|That guy in black was elated to find a CIB Last Starfighter for the NES. Elated.|
Toronto is apparently blessed with four or five good stores. Since I was in their neighborhood, I checked out A&C Games yesterday. It's a small storefront, but has—hands down—the most varied selection of old games I've seen outside of Japan. I found MVS carts, LCD games, Master System carts, a stack of PC Engines, and the most Power Base Converters I expect to ever see in one room. In one box of loose Genesis games, I found HAL's Space Trouble for the MSX. Nobody seemed to know how it got there, such is their embarrassment of riches. Thinking about it now, I wish I'd bought that...
|Bottom left, FDS disks for Super Mario 2 AND Doki Doki Panic. And Falsion.|
Almost got Snake's Revenge LCD for the HG101 Archives, but it cost money.
And then there's the faux-nostalgia buyers. The store's co-owner, Chang, told me he's seeing more and more kids coming in to buy games they're too young to remember. They see these legendarily AWFUL games get reviewed on YouTube, then come in wanting to experience the magic of Bad Dudes for themselves. Chang said it's like a gateway drug that leads youth into that retro gaming quicksand.

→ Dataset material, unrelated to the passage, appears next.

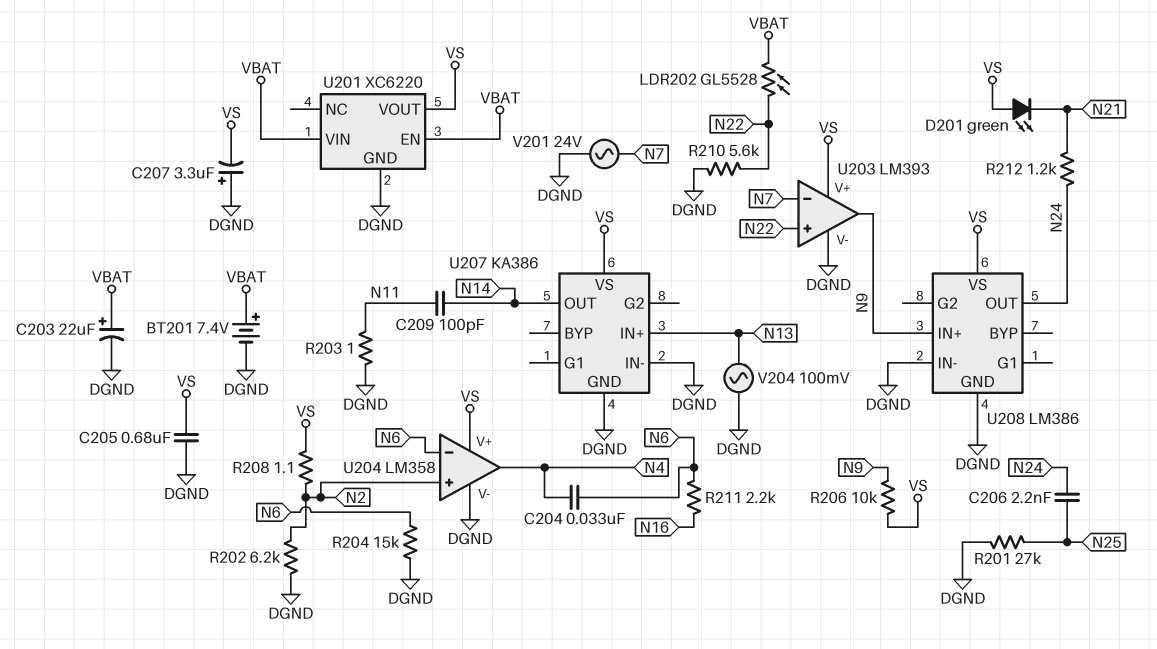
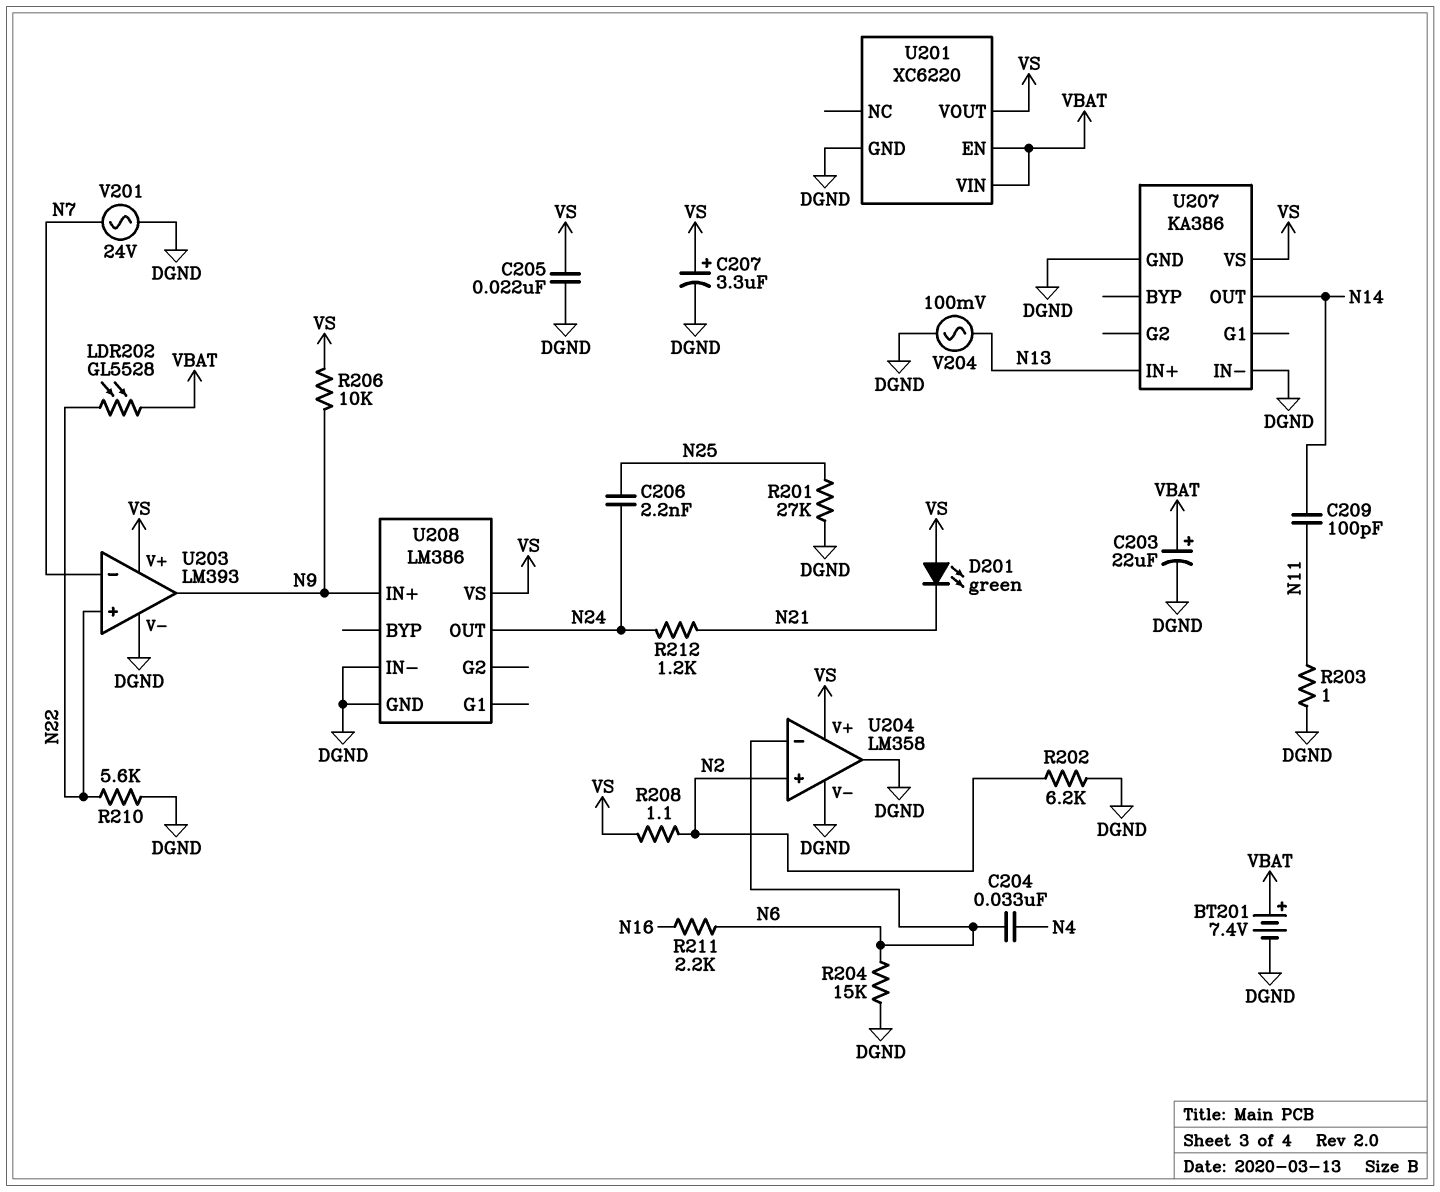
C205: 680nF (DGND, VS) -> 22nF (DGND, VS)
C207: 3.3uF (plus DGND, minus VS) -> 3.3uF (plus VS, minus DGND)
U204 pin out: N4 -> DGND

Indeed, A&C is engaged in some serious retro evangelism. In a basement area separated from the storefront, they've set up dozens of TVs, consoles, and arcade sticks for anyone to use. They ask a mere $5 a day for this. Weekends are blocked off for tournaments of various kinds, mostly fighting games. Chang said he wants to foster a tournament gaming culture in Toronto, and seems to be having some success. A&C hasn't set up actual arcade cabinets yet, but have an MVS, a Simpsons, and some other machines they hope to plug in soon.
|An impromptu Smash Brothers Melee tournament had congealed just prior to my|
arrival. In another corner, a father was showing his two rugrats Super Mario World.
The whole experience is like rummaging through the basement of a very geeky uncle. It's the video game equivalent to those record stores run out of a dude's house that are nothing but folding tables and milk crates full of old weird vinyl. Except the fellows who work at A&C are a lot friendlier. Anything I wanted to look at was shown to me, no matter how deep in the pile it lay. The staff was happy to answer questions about the condition of this or the rarity of that.
Hospitality is apparently good for business, because I saw a lot of customers milling about—most of them younger than me and therefore less likely to have a copy of Mega Man 3 at home. (Also, I spotted not one, but three women in the store, and nobody leered at them with that Comic Book Guy expression of terror and longing. Hope and change!)
I had a lot of fun just looking around and wish I had more time and money to spend there. I may visit another of Toronto's indie game stores before I leave, but it's awfully tempting to just go back to Spadina and Bloor and score me some Space Trouble.